Endereçamos ao Governo, aos parceiros e à sociedade, as seguintes demandas:
- A paz é um bem precioso, o qual devemos preservar como um direito colectivo de mulheres, de homens e de crianças, inalienável e inegociável, pelo que apelamos à manutenção da paz, da convivência saudável, da comunicação e do diálogo transformativo.
- O nosso bem-estar e a nossa autonomia estão ligadas ao acesso à terra e aos recursos que a natureza nos disponibiliza para viver, pelo que queremos ser incluídas na discussão e na tomada de decisão sobre o uso da terra e dos recursos naturais em Moçambique, para investimentos de pequena, média e grande escala.
- Que as iniciativas de promoção da agricultura em Moçambique contemplem a potencialização da prática agrícola pelas mulheres, valorizando o nosso conhecimento, as nossas tecnologias e experiências, privilegiando a agro-ecologia e as demandas nutricionais das famílias moçambicanas.
- Que as políticas de desenvolvimento privilegiem a construção de infraestruturas rurais resistentes aos desastres naturais e uma massificação das tecnologias de prevenção e de alerta de desastres.

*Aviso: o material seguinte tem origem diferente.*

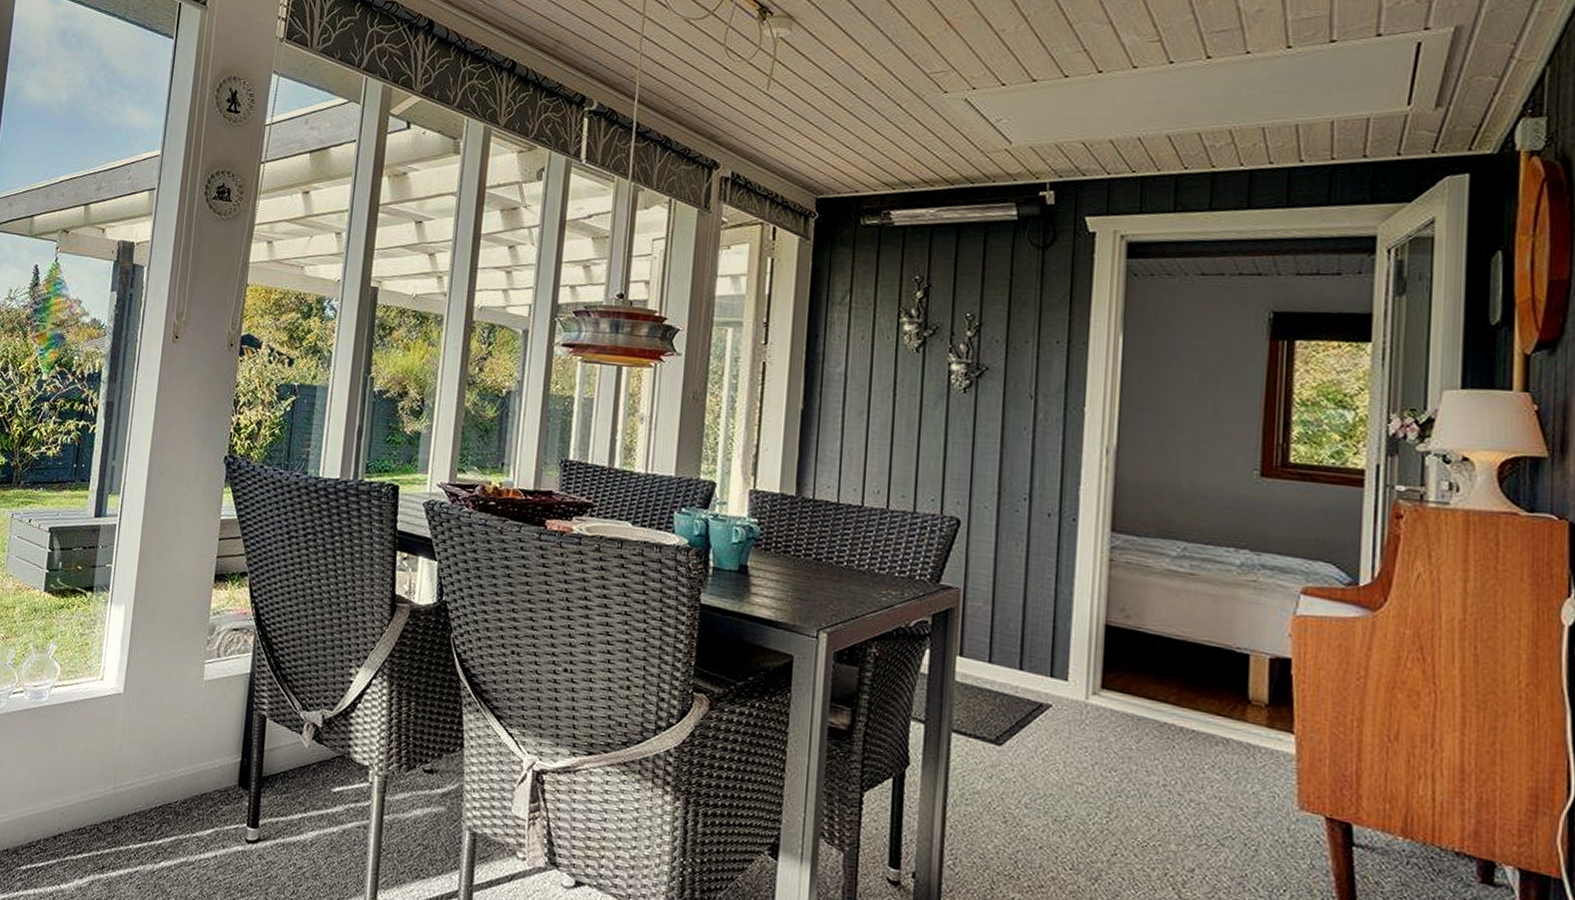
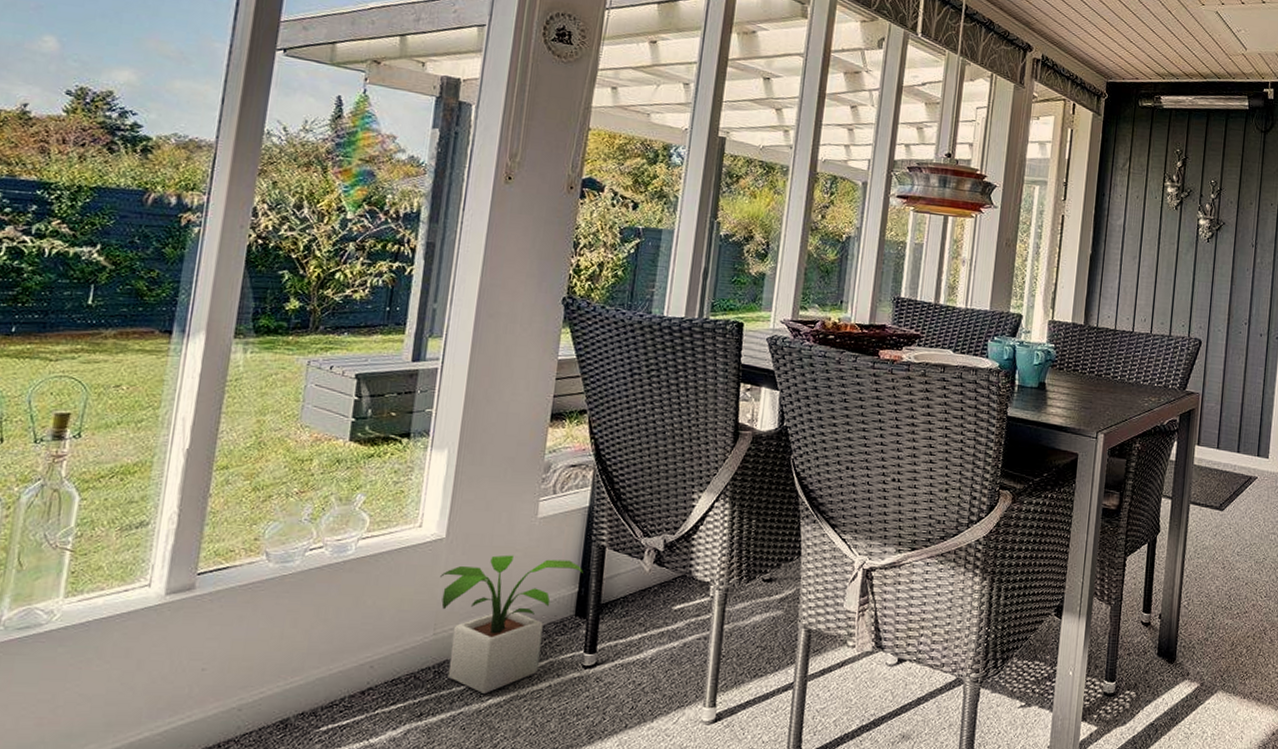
potted plant: none [119,715,246,856] -> present [440,555,583,695]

- Como maiores usuárias da terra, queremos ter maior controlo sobre este recurso, através da obtenção do Direito de Uso e Aproveitamento da Terra, em nome das mulheres viúvas, mães solteiras e mulheres chefes de família, com menos burocracia e custos acessíveis e ajustados à nossa realidade, de modo a que o Direito à Propriedade e à Herança seja uma realidade para as mulheres moçambicanas.
- Demandamos mais esforços para reduzir o índice de analfabetismo, para reduzir o índice de casamentos prematuros, de gravidezes precoces e de mortalidade materno-infantil que afecta, com maior extensão, as mulheres e as raparigas do meio rural.
- Conforme os compromissos nacionais e internacionais assumidos pelo Estado Moçambicano, queremos participação igualitária de mulheres e de homens nos postos de tomada de decisão, a nível nacional, provincial e local. Queremos que as mulheres que ocupam lugares nos órgãos de tomada de decisão, desde o nível local, distrital, provincial até ao central, se reconheçam como protagonistas das questões ligadas à vida das mulheres moçambicanas.
Pelos direitos das Mulheres Rurais seguiremos marchando até que todas sejamos livres!